News

Categories
Archives

Memorial of the Blessed Virgin Mary, Mother of the Church

Gn 3:9-15, 20; Ps 87:1-2, 3; 5, 6-7; Jn 19:25-34

Today we behold in the light of Pentecost the true city of God, the Church.  Today, we join in the jubilation of  Psalm 87 to behold through the Holy Spirit that the Blessed Virgin Mary is the Holy Mother about whom glorious things are said.  All through history the church has given us the vision of our future glory in the present moment through the maternal love of the Holy Godbearer, Theotokos.  Everyone who is full of life and enjoys life in abundance calls Mary, mother.  In the wound of her son Jesus we were born of water and blood.  She is given to us as mother to his Beloved Disciple and to all of us who are his beloved disciples.  We join in the present divine dance, the pericorisis, the movement of God out of eternity into our world to save, anoint, and bring us back to God.  Because of this feast we can recognize our true home is through Him, with Him and in Him.  Without his Holy Mother such a revelation could not have happened.  We are bright with the fifty days of Easter Exaltation and now on this fifty-first day since the Bright Glory appeared on the horizon we sing and dance in the in our true and eternal identity as one who sings, “my home is within you!”

 

For some pastoral reason the lectionary leaves out much of the bad news in this account of human origins.  We do not hear the full brunt of the punishment that the LORD gave to our first parents in Genesis.  Perhaps, we need to hear the bad news before we can hear the good news.  In verses 16 – 19 we hear of the suffering Eve and her descendants must bear in the pangs of childbearing, and of the sufferings of Adam and his descendants in the toil of providing food, and the pain that both sons and daughters of our first parents must endure when they return to the dust from which they came.  Giving birth, human labor, and even death, great human events, become moments of suffering in human experience all because of the disobedience of Adam in not providing a support for his wife who struggled with temptation, and in the disobedience of both Adam and Eve in consuming the forbidden fruit.  This tragic beginning of our human family is not the whole story.  Indeed, it is no real tragedy at all because it results in the promise of salvation spoken by God to the serpent, “I will put enmity between you and the woman, and between your offspring and hers; he will strike at your head, while you strike at his heel.”  Where the sin of disobedience abounded, the grace of obedience all the more abounded.  In the New Eve we see the faithfulness of the LORD who created her without original sin so that from the beginning of her life on earth, at the first moment of her conception in Saint Ann’s womb, Mary would be an obedient daughter of God through the grace of her eternally obedient Son.  Indeed, from all eternity the Son lived and moved and had his being in the Holy Spirit and in loving obedience to the Father.  This Eternal Son became the Son of Mary.  The Blessed Virgin Mary was truly blessed from the very beginning, obedient in love, like Her Son.

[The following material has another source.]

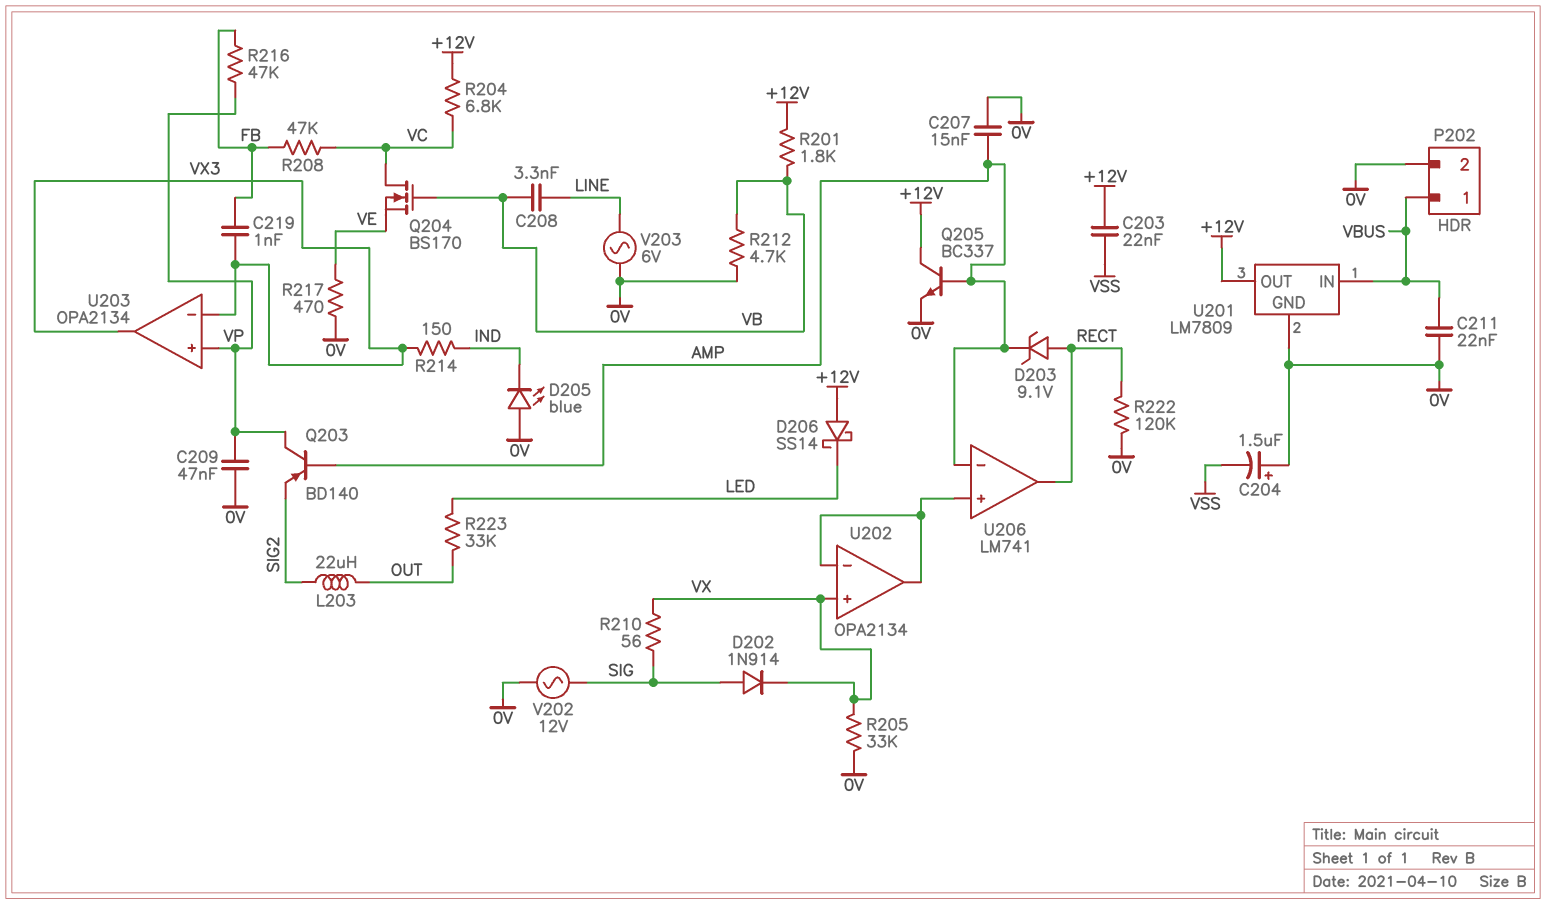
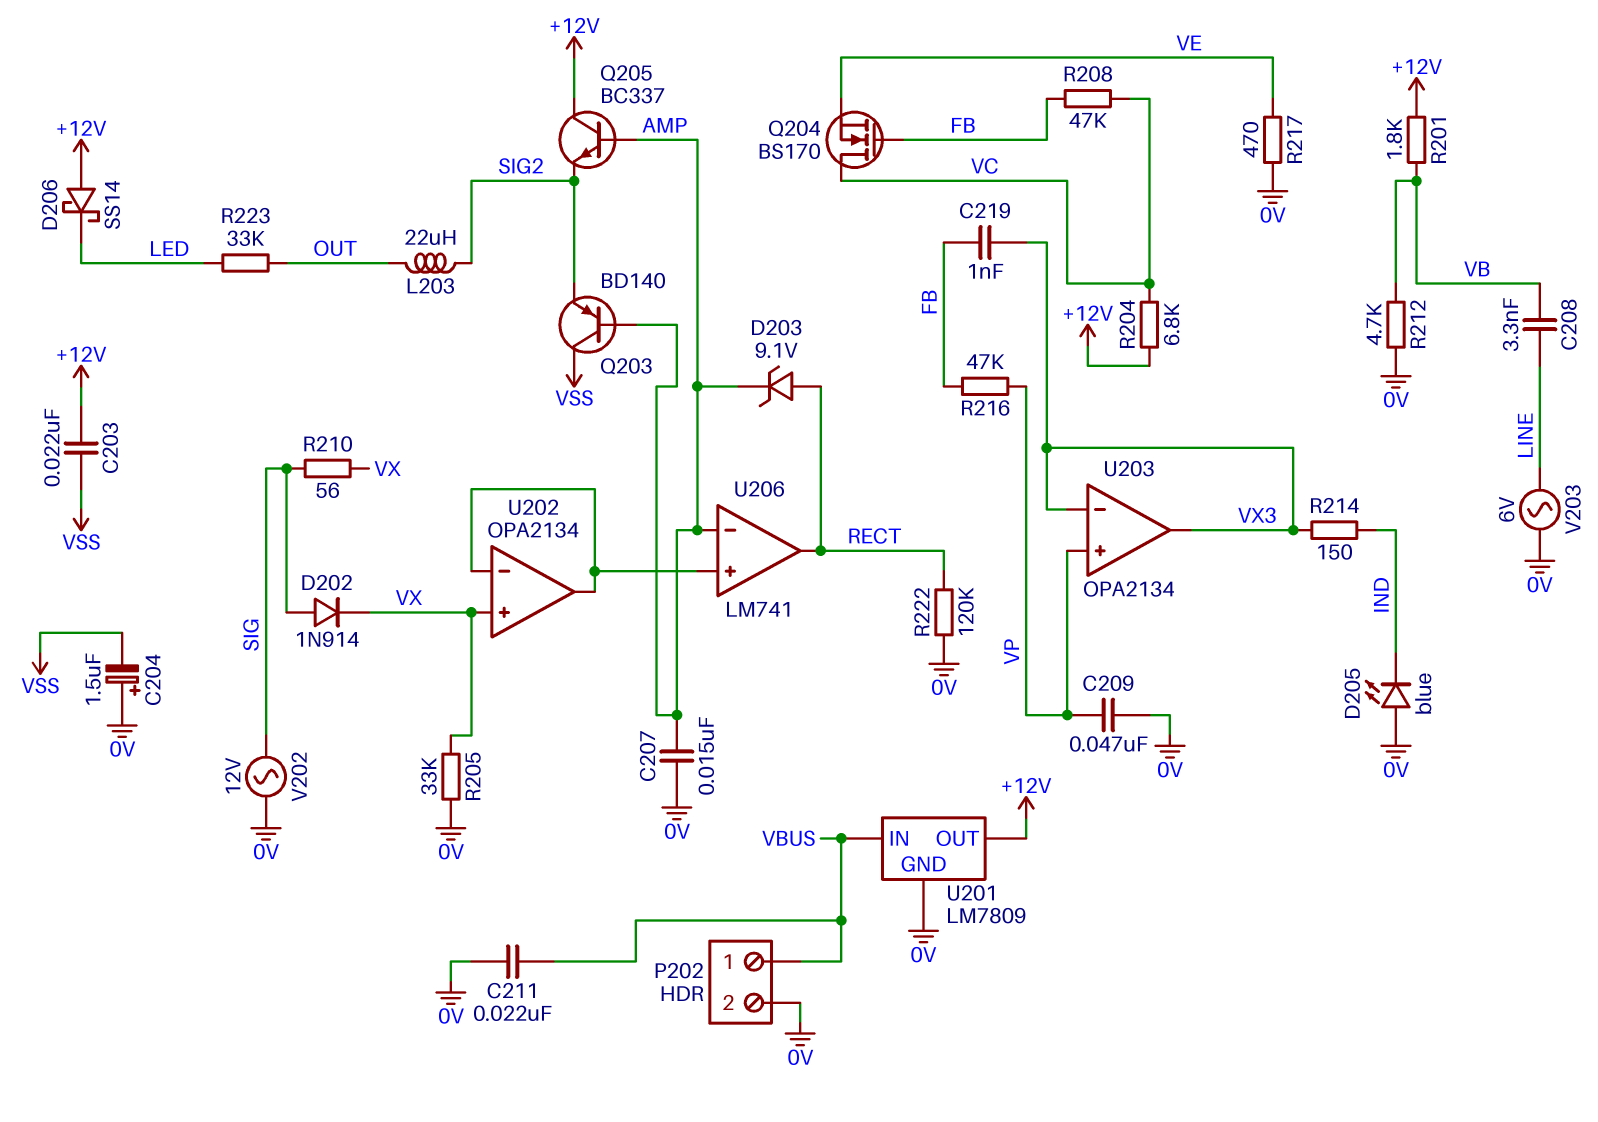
Q203: PNP BD140 (B AMP, C VP, E SIG2) -> PNP BD140 (B AMP, C VSS, E SIG2)
Q204: NMOS BS170 (G VB, D VC, S VE) -> NMOS BS170 (G FB, D VC, S VE)
Q205: NPN BC337 (B AMP, C +12V, E 0V) -> NPN BC337 (B AMP, C +12V, E SIG2)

Indeed, the enmity was between the serpent and the New Eve, the Blessed Virgin Mary, and the New Adam, Jesus Christ, the Lord, and that serpent’s head has been crushed, completely crushed.

 

Why do Catholics as a group and individually ponder such painful images and remember the sufferings of the Lord Jesus?  Many not raised in the womb of Mother Church find such exercises horrific.  Some even see the crucifix, as the reminder of just how inhumane humans can be one to another.  However, generation after generation of Catholics have entered into the mystery of the Cross to become one with the mystery of God’s love in his Crucified Son—a pilgrimage, a journey, that we can make only through the loving guidance of the Holy Spirit who has been pour out into our hearts, transforming pain to suffering, suffering to sacrifice, and sacrifice to intimacy.  Benedict XVI shares his insight about the cross in this way: “What on the outside is simply brutal violence—the Crucifixion—from within becomes an act of total self-giving love…Violence is transformed into love, and death into life.”  So we pray all the way through the Stations and all the way through our life: “We adore you O Christ and we praise you, because by your holy cross you have redeemed the world!”  Such is the journey we make in faith and devotion so that we might capture something of the love Christ had in his heart as he felt in his flesh the suffering of his self-sacrifice.  This Divine Love, beyond all telling, burns eternally in the Trinity is being “poured out right here on earth.”